Formally, the definition only requires some invertibility, so one can substitute for Q any matrix M whose eigenvalues do not include −1. For example,
$$\begin{bmatrix} 0 & -a & ab - c \\ 0 & 0 & -b \\ 0 & 0 & 0 \end{bmatrix}
\leftrightarrow
\begin{bmatrix} 1 & 2a & 2c \\ 0 & 1 & 2b \\ 0 & 0 & 1 \end{bmatrix} .$$
Note that A is skew-symmetric (respectively, skew-Hermitian) if and only if Q is orthogonal (respectively, unitary) with no eigenvalue −1.

== Operator map ==
An infinite-dimensional version of an inner product space is a Hilbert space, and one can no longer speak of matrices.

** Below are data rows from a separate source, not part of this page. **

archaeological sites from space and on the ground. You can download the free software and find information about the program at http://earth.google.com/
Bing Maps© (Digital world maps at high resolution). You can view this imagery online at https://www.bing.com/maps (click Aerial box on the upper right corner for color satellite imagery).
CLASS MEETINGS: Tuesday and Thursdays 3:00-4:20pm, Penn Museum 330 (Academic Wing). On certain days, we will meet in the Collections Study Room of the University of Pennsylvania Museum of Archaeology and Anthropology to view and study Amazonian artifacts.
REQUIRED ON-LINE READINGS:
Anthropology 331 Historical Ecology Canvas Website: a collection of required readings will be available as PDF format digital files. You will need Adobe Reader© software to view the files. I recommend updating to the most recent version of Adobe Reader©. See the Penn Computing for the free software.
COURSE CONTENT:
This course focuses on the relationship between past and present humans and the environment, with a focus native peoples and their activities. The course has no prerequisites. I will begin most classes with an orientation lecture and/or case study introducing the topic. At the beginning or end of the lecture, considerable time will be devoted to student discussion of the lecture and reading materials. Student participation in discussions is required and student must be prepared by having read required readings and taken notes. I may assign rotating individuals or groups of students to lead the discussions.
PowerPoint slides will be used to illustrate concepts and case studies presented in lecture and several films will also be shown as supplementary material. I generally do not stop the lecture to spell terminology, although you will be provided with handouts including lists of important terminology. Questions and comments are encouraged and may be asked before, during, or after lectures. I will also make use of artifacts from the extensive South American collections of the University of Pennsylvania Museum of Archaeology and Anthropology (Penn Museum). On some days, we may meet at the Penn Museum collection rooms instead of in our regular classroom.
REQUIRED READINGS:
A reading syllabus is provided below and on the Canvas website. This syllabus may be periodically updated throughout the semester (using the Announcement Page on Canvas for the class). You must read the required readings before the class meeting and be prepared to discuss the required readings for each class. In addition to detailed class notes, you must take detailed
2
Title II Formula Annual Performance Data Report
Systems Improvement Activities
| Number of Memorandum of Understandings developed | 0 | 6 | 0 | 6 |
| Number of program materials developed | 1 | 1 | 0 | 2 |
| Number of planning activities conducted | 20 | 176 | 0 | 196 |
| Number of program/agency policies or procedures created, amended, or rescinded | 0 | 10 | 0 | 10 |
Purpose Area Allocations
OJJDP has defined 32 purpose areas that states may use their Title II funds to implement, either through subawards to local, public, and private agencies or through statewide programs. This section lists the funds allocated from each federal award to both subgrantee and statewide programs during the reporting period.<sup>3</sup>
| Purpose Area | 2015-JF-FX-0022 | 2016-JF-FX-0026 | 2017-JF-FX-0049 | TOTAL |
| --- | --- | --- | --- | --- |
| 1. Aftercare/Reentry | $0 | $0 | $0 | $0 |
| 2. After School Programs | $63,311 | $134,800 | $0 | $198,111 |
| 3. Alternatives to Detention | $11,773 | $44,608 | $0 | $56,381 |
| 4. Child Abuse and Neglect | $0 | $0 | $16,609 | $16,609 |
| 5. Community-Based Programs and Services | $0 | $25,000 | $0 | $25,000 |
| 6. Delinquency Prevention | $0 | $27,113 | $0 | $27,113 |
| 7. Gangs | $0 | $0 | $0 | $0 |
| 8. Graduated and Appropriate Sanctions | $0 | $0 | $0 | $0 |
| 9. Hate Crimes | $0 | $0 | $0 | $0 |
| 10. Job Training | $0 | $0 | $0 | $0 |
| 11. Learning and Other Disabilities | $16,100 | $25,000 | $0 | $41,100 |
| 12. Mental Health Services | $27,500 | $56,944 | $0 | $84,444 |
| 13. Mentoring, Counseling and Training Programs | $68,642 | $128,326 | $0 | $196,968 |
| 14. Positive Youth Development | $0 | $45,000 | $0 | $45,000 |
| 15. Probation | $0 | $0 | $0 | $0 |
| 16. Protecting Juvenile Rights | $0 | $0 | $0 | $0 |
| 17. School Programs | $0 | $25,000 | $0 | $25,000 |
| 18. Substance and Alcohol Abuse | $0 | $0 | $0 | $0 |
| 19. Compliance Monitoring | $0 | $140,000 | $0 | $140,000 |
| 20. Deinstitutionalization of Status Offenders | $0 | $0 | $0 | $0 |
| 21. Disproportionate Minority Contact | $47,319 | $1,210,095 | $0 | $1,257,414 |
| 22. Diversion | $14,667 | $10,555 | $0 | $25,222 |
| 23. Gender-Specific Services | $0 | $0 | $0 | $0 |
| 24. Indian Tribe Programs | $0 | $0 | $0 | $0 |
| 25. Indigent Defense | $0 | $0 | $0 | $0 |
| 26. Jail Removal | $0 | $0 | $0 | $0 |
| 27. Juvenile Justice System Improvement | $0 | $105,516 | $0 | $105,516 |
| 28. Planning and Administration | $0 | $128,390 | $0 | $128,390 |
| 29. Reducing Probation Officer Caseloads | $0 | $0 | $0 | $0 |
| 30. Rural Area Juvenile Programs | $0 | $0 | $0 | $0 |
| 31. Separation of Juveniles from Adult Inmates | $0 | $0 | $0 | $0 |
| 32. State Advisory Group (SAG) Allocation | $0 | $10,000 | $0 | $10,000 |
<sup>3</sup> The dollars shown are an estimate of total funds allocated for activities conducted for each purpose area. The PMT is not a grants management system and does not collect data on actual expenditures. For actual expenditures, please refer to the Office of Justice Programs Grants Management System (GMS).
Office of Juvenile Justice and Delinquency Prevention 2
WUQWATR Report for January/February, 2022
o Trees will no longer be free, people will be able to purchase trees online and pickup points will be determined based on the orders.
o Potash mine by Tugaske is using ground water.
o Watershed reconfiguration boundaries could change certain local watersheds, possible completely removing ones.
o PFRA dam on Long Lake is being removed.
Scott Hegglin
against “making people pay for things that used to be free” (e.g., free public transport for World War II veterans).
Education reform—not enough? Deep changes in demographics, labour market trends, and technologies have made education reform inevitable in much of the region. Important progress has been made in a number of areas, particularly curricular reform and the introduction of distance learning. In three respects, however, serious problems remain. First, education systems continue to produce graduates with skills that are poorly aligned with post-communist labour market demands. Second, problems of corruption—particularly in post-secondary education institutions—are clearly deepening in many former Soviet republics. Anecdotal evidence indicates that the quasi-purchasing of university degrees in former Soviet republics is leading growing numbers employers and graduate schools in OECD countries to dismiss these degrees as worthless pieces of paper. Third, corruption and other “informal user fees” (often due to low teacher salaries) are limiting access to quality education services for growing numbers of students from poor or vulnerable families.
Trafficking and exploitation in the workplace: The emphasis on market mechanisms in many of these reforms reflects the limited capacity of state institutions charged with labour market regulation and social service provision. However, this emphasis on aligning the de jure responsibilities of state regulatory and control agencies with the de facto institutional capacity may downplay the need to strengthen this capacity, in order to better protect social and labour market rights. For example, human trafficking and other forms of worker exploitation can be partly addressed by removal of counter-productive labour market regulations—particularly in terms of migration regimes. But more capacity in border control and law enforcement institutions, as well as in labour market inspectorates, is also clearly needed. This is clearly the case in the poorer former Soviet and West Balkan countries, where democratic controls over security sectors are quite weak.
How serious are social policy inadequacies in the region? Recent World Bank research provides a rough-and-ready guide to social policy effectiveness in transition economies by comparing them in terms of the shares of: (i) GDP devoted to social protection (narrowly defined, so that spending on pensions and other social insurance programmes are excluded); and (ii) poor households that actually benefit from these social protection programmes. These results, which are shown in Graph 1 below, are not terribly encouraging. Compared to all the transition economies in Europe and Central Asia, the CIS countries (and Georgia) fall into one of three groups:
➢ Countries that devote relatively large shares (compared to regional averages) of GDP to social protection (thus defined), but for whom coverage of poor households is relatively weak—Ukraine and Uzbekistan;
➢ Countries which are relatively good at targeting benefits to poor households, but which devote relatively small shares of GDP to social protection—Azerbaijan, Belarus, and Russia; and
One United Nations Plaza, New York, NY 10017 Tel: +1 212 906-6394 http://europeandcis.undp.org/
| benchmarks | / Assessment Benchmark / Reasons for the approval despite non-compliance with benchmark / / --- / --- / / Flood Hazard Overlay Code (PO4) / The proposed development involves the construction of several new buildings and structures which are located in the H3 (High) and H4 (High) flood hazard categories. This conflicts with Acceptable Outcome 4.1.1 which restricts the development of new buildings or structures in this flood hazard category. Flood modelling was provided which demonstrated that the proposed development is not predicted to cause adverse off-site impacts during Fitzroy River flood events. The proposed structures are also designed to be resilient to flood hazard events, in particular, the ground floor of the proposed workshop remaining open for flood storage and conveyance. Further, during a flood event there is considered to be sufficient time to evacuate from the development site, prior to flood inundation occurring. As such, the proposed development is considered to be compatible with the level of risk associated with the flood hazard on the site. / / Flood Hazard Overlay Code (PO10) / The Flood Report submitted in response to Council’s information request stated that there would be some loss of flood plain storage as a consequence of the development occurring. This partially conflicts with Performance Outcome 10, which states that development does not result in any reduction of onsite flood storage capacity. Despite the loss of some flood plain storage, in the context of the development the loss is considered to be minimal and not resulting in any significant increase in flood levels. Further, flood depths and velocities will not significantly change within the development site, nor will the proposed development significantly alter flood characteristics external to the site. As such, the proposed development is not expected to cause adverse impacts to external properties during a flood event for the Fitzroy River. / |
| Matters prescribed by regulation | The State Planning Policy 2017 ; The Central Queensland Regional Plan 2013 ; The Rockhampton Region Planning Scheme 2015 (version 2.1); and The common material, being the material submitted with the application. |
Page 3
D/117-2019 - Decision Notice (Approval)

However, matrices are merely representations of linear operators, and these can be used. So, generalizing both the matrix mapping and the complex plane mapping, one may define a Cayley transform of operators.
$$\begin{align}
 U &{}= (A - \mathbf{i}I) (A + \mathbf{i}I)^{-1} \\
 A &{}= \mathbf{i}(I + U) (I - U)^{-1}
\end{align}$$
Here the domain of U, dom U, is (A+iI) dom A. See self-adjoint operator for further details.